Policy on Remuneration of Directors, Key Managerial Personnel and other employees

    1.01 Guiding Principles:
  • The terms of employment and remuneration of MD, WTD, KMPs and SMPs shall be competitive in order to ensure that the Company can attract and retain competent talent
  • The remuneration Policy shall ensure that:
    • The level and composition of remuneration is reasonable and sufficient to attract, retain and motivate Directors/KMPs and SMPs of the quality required to run the Company successfully.
    • Relationship of remuneration to performance is clear and meets appropriate performance benchmarks.
    • Remuneration to Directors, KMP and SMP involves a balance between fixed and variable pay reflecting short and long term performance objectives and goals set by the Company.
    • Remuneration package is linked to the achievement of corporate performance targets and a strong alignment of interest with stakeholders
  • While determining the remuneration and incentives for the MD/ WTD and KMP’s, the following shall be considered:
    • pay and employment conditions with peers / elsewhere in the competitive market
    • benchmarking with the industry practices
    • Performance of the individual
    • Company Performance
  • For the benchmarking with Industry practice, criteria of size, complexity, data transparency and geographical area shall also be given due consideration
  • The pay structures shall be appropriately aligned across levels in the Company.

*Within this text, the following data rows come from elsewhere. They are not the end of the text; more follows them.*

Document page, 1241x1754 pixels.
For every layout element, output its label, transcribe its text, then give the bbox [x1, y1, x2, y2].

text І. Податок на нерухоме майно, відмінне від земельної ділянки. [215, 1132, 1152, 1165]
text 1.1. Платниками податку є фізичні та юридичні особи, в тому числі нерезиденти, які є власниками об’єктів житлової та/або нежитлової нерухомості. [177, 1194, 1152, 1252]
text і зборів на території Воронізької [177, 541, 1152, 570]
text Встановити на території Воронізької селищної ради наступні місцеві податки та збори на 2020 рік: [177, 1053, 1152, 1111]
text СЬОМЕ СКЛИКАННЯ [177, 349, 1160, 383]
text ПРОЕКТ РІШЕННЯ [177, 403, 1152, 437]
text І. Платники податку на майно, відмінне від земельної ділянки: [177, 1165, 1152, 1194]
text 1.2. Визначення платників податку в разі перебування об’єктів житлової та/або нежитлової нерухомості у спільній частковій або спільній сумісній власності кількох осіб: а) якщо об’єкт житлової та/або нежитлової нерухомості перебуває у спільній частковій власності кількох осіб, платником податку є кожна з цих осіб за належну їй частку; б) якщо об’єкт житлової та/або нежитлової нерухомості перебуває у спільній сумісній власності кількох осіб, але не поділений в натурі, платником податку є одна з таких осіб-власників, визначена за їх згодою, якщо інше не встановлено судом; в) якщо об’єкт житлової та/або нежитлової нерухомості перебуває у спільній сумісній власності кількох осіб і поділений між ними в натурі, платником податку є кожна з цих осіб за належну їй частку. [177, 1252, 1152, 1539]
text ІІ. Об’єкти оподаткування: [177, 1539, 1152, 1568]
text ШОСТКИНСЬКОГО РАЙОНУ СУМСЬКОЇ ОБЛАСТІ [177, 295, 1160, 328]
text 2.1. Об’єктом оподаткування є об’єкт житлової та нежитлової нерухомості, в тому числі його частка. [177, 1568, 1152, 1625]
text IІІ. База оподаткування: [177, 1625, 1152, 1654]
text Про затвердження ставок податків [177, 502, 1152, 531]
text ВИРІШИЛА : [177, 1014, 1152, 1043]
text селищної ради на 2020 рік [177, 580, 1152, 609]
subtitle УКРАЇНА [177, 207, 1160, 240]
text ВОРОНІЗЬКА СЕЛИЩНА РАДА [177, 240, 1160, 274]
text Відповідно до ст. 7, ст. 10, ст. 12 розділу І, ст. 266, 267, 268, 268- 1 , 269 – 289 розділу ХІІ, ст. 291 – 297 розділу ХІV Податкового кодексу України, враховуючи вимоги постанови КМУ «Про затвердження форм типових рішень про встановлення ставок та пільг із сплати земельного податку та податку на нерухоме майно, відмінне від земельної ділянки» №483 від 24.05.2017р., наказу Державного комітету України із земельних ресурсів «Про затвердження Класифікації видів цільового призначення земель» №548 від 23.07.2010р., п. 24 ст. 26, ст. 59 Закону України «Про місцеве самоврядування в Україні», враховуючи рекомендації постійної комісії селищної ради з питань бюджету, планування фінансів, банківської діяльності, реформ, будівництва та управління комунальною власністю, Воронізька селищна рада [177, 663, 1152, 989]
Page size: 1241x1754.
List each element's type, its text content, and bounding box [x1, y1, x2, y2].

  • 1.02 Remuneration Policy:
      (1) MD/WTD:

    • Remuneration to the MD and WTD shall be proposed by the NRC and subsequently approved by the Board of Directors and the shareholders of the Company, whenever required.
    • Remuneration shall be evaluated annually against performance and a benchmark of international and domestic companies, which are similar in size and complexity.
    • Total remuneration for the MD and WTD shall be comprised of the following:
      • Salary (both fixed & variable).
      • Perquisites like house rent allowance, domiciliary medical expenses and club memberships etc.
      • Retiring benefits, made in accordance with applicable laws and policies of the Company.
      • In addition, they shall also be entitled to a Performance Bonus linked to their individual performance and also the performance of the Company and the individual.

      (2) NEDs:

    • NEDs shall be entitled to such sitting fees as may be decided by the Board of Directors from time to time for attending the meeting of the Board and of the Committee thereof.
    • NEDs shall also be entitled for payment of commission, if any, as upto the limits permitted in Section 197 of the Companies Act, 2013 and approved by the shareholders from time to time.
    • IDs shall not be eligible for any Stock Options, pursuant to any Stock Option Plan adopted by the Company.
    • The NEDs shall be eligible for remuneration of such professional services rendered if in the opinion of the NRC, the NED possesses the requisite qualification for rendering such professional services.


    3.00 APPLICABILITY:
  • This Remuneration Policy shall apply to all existing and future employment agreements with KMPs & SMPs and also with the Directors.
  • In all respects, the Remuneration Policy shall be subject to overall guidance of the Board of Directors. Any departure from the policy shall be approved by the Board.


    5.00 DISCLOSURES:
    The Company shall disclose in the Board’s Report, such particulars as are prescribed under the Companies Act, 2013 and Rules made there under.